O tatuador e duas de suas obras
Divulgação Acervo Pessoal
O tatuador e duas de suas obras

O brasileiro Massao Nissiuti é um dos poucos não nascidos no  Japão a dominar a técnica do tebori, forma tradicional de tatuagem do país, transmitida de mestres a discípulos há séculos. Nissiuti, que começou tatuando colegas de trabalho com um dispositivo improvisado feito a partir de um toca-fitas encontrado no lixo, tatua, hoje, de alto executivos a membros da yakuza, a máfia japonesa.

"A técnica é totalmente manual, artesanal. Fazemos tudo, desde o preparo das hastes do bambu, sem motor, sem nada. Demora mais, mas dói menos", descreve Massao Nissiuti.

As agulhas, próprias do ofício, são enfileiradas nas hastes de bambu, que Nissiuti faz ele mesmo a partir de espadas de taekwondo, e aplicadas diretamente na pele dos clientes. Como a arte do tebori é totalmente manual, o tatuador precisa manter a coordenação e o ritmo para ter o resultado ideal.

Chegada ao Japão

Nascido em Bragança Paulista, filho de um imigrante japonês que chegou ao Brasil ainda criança, Massao Nissiuti começou a tatuar aos 16 anos, estimulado por amigos que admiravam sua capacidade para desenhar. Como na época trabalhava como ajudante de mecânico de aviões, conseguiu montar pequenas máquinas de tatuar.
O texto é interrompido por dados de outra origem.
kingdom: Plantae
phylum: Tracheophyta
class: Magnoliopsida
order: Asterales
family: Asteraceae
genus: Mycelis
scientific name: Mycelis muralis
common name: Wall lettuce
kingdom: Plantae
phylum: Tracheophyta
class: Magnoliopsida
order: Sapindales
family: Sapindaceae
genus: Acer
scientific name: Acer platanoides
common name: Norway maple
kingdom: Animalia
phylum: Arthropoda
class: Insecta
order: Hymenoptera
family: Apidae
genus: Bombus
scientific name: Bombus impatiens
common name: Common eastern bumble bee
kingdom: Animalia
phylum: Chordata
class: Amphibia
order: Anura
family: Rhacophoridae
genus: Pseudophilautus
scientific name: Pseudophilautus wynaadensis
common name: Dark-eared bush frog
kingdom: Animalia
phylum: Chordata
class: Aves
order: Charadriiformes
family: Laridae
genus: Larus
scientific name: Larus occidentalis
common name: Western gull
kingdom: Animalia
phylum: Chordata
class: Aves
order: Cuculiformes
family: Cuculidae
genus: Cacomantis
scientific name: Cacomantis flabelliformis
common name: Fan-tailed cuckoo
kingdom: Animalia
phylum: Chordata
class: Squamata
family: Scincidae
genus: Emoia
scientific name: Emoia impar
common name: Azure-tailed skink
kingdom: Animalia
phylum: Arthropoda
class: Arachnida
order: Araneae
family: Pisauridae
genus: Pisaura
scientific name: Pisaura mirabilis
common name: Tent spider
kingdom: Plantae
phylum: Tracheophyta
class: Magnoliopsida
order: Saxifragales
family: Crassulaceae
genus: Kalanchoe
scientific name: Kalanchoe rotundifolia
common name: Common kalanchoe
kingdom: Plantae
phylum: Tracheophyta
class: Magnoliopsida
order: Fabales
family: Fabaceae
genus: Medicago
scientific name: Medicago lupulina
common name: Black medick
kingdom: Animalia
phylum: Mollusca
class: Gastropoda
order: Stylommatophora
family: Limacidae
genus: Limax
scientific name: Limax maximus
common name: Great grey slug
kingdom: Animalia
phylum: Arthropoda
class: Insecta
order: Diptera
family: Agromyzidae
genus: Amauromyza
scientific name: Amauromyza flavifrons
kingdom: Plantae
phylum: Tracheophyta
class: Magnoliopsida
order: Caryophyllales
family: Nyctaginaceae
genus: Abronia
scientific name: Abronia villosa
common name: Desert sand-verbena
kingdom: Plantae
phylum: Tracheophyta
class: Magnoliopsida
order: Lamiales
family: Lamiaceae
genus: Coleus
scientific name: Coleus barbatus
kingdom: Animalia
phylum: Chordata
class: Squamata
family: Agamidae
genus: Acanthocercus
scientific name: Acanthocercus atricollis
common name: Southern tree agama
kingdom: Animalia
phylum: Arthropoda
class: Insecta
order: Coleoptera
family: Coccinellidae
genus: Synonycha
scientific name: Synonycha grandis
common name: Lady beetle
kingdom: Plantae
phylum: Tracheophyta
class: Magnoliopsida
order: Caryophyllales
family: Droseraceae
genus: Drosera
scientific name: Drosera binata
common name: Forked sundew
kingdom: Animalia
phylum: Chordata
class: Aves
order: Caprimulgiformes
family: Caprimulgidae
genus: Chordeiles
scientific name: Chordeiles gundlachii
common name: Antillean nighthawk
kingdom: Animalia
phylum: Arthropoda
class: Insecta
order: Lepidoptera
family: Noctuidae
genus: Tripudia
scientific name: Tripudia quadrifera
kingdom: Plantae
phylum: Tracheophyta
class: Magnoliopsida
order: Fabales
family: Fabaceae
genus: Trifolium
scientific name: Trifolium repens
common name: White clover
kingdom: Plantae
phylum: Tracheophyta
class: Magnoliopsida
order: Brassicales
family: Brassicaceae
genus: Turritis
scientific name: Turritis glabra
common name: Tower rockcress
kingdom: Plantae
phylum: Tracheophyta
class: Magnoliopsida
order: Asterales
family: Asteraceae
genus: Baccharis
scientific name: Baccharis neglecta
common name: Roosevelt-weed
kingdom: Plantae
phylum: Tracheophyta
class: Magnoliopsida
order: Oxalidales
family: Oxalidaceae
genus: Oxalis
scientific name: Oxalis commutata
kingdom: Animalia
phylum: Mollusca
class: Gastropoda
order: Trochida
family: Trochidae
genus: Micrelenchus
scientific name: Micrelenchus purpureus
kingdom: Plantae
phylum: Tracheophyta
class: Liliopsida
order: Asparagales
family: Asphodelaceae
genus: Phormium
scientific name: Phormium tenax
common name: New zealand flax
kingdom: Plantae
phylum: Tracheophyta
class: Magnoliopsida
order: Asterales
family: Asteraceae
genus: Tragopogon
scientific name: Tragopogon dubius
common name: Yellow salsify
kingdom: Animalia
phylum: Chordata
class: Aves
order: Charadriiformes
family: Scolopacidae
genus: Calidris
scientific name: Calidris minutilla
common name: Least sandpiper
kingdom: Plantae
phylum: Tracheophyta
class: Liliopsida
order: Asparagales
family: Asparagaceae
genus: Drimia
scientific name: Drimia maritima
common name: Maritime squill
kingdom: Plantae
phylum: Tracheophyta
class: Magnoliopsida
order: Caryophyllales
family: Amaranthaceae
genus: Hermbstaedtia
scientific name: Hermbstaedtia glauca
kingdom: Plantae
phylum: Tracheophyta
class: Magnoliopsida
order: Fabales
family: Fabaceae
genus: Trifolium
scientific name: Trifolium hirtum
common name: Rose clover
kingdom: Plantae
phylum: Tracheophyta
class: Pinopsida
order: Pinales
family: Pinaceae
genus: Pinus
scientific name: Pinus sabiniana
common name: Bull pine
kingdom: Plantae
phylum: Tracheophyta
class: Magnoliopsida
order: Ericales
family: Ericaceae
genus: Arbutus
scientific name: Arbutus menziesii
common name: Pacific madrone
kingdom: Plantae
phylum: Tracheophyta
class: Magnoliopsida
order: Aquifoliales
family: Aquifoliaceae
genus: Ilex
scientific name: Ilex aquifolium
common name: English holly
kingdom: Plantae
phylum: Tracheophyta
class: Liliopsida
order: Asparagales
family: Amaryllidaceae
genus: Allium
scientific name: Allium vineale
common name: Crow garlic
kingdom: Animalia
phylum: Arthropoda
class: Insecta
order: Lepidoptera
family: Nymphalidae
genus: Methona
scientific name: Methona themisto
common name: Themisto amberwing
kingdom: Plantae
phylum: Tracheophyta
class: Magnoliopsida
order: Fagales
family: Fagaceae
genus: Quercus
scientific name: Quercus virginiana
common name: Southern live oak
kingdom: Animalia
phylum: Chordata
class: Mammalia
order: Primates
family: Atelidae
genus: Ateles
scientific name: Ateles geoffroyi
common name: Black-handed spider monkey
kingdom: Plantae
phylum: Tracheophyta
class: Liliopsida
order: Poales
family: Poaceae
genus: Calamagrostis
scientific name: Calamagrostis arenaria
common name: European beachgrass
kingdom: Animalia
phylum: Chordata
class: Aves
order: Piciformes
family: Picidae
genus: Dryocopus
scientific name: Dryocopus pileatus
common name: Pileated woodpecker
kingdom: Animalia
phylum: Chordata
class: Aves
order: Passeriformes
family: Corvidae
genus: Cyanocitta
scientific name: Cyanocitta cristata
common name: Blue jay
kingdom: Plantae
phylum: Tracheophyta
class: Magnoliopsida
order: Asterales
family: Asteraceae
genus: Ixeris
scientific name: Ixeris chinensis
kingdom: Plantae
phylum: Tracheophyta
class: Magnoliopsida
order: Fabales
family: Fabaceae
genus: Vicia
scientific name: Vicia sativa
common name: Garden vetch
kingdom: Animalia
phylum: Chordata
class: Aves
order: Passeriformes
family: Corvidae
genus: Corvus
Anos depois, quando tinha 19, tornou-se um decasségui ao imigrar para o Japão, para onde seu pai havia ido em 1989. Chegando lá, conseguiu um emprego numa fábrica.

"Vi no lixo um rádio toca-fita e lembrei que era possível fazer uma máquina de tatuar. Comecei de zoeira, mas logo passei a levar a sério", relata.

Massao Nissiuti começou a tatuar colegas de trabalho da fábrica. Na época, seu estúdio era o próprio apartamento. Mas, cerca de três anos depois, decidiu transformar o ofício em profissão e alugou um espaço.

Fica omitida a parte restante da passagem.